THE TASK:
Reproduce every line of the material below word for word.

[start SOURCE DATA]

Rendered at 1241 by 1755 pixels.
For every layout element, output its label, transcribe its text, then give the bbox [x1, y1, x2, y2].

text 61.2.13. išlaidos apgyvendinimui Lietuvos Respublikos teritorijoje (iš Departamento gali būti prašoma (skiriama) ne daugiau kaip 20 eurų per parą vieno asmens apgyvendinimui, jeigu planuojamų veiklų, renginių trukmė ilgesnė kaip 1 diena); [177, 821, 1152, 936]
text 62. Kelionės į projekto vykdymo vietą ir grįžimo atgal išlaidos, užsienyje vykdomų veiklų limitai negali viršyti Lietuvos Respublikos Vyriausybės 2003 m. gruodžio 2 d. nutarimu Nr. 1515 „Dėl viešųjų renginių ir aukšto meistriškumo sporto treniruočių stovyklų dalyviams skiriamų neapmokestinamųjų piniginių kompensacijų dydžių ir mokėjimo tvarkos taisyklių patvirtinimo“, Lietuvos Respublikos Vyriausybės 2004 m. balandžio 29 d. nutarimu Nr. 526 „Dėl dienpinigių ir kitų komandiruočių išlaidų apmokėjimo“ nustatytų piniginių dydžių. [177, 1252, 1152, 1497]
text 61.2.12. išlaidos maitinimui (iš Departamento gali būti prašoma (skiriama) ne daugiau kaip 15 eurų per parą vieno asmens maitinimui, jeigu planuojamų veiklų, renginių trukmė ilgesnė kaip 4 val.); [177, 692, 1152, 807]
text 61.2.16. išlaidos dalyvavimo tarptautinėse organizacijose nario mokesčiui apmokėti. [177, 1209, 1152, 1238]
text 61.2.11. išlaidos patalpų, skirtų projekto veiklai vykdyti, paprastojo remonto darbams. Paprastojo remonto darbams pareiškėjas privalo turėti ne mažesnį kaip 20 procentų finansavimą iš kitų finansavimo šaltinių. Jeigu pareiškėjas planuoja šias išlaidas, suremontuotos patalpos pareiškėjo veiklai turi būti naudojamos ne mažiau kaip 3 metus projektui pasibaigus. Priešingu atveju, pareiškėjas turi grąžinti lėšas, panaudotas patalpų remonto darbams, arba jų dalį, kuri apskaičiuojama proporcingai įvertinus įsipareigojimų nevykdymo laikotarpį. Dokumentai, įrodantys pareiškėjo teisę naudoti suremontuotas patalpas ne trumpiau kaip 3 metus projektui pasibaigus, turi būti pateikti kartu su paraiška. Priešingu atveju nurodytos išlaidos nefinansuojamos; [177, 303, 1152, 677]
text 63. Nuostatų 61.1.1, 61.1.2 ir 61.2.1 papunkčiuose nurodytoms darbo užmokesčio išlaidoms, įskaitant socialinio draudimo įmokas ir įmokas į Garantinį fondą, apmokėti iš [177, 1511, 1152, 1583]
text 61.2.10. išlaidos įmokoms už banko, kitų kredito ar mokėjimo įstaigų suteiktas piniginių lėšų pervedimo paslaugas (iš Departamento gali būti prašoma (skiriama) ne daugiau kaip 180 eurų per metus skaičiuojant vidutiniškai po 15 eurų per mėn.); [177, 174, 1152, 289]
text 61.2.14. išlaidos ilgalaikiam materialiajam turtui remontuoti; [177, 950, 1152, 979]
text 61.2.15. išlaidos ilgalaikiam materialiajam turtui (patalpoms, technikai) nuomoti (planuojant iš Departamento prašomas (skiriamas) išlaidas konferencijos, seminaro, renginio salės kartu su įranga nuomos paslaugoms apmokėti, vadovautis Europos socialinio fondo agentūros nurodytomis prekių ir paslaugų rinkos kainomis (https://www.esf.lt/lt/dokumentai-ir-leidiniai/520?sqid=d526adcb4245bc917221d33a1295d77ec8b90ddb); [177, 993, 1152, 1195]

[end SOURCE DATA]

TASK RESPONSE:
Rendered at 1241 by 1755 pixels.
For every layout element, output its label, transcribe its text, then give the bbox [x1, y1, x2, y2].

text 61.2.13. išlaidos apgyvendinimui Lietuvos Respublikos teritorijoje (iš Departamento gali būti prašoma (skiriama) ne daugiau kaip 20 eurų per parą vieno asmens apgyvendinimui, jeigu planuojamų veiklų, renginių trukmė ilgesnė kaip 1 diena); [177, 821, 1152, 936]
text 62. Kelionės į projekto vykdymo vietą ir grįžimo atgal išlaidos, užsienyje vykdomų veiklų limitai negali viršyti Lietuvos Respublikos Vyriausybės 2003 m. gruodžio 2 d. nutarimu Nr. 1515 „Dėl viešųjų renginių ir aukšto meistriškumo sporto treniruočių stovyklų dalyviams skiriamų neapmokestinamųjų piniginių kompensacijų dydžių ir mokėjimo tvarkos taisyklių patvirtinimo“, Lietuvos Respublikos Vyriausybės 2004 m. balandžio 29 d. nutarimu Nr. 526 „Dėl dienpinigių ir kitų komandiruočių išlaidų apmokėjimo“ nustatytų piniginių dydžių. [177, 1252, 1152, 1497]
text 61.2.12. išlaidos maitinimui (iš Departamento gali būti prašoma (skiriama) ne daugiau kaip 15 eurų per parą vieno asmens maitinimui, jeigu planuojamų veiklų, renginių trukmė ilgesnė kaip 4 val.); [177, 692, 1152, 807]
text 61.2.16. išlaidos dalyvavimo tarptautinėse organizacijose nario mokesčiui apmokėti. [177, 1209, 1152, 1238]
text 61.2.11. išlaidos patalpų, skirtų projekto veiklai vykdyti, paprastojo remonto darbams. Paprastojo remonto darbams pareiškėjas privalo turėti ne mažesnį kaip 20 procentų finansavimą iš kitų finansavimo šaltinių. Jeigu pareiškėjas planuoja šias išlaidas, suremontuotos patalpos pareiškėjo veiklai turi būti naudojamos ne mažiau kaip 3 metus projektui pasibaigus. Priešingu atveju, pareiškėjas turi grąžinti lėšas, panaudotas patalpų remonto darbams, arba jų dalį, kuri apskaičiuojama proporcingai įvertinus įsipareigojimų nevykdymo laikotarpį. Dokumentai, įrodantys pareiškėjo teisę naudoti suremontuotas patalpas ne trumpiau kaip 3 metus projektui pasibaigus, turi būti pateikti kartu su paraiška. Priešingu atveju nurodytos išlaidos nefinansuojamos; [177, 303, 1152, 677]
text 63. Nuostatų 61.1.1, 61.1.2 ir 61.2.1 papunkčiuose nurodytoms darbo užmokesčio išlaidoms, įskaitant socialinio draudimo įmokas ir įmokas į Garantinį fondą, apmokėti iš [177, 1511, 1152, 1583]
text 61.2.10. išlaidos įmokoms už banko, kitų kredito ar mokėjimo įstaigų suteiktas piniginių lėšų pervedimo paslaugas (iš Departamento gali būti prašoma (skiriama) ne daugiau kaip 180 eurų per metus skaičiuojant vidutiniškai po 15 eurų per mėn.); [177, 174, 1152, 289]
text 61.2.14. išlaidos ilgalaikiam materialiajam turtui remontuoti; [177, 950, 1152, 979]
text 61.2.15. išlaidos ilgalaikiam materialiajam turtui (patalpoms, technikai) nuomoti (planuojant iš Departamento prašomas (skiriamas) išlaidas konferencijos, seminaro, renginio salės kartu su įranga nuomos paslaugoms apmokėti, vadovautis Europos socialinio fondo agentūros nurodytomis prekių ir paslaugų rinkos kainomis (https://www.esf.lt/lt/dokumentai-ir-leidiniai/520?sqid=d526adcb4245bc917221d33a1295d77ec8b90ddb); [177, 993, 1152, 1195]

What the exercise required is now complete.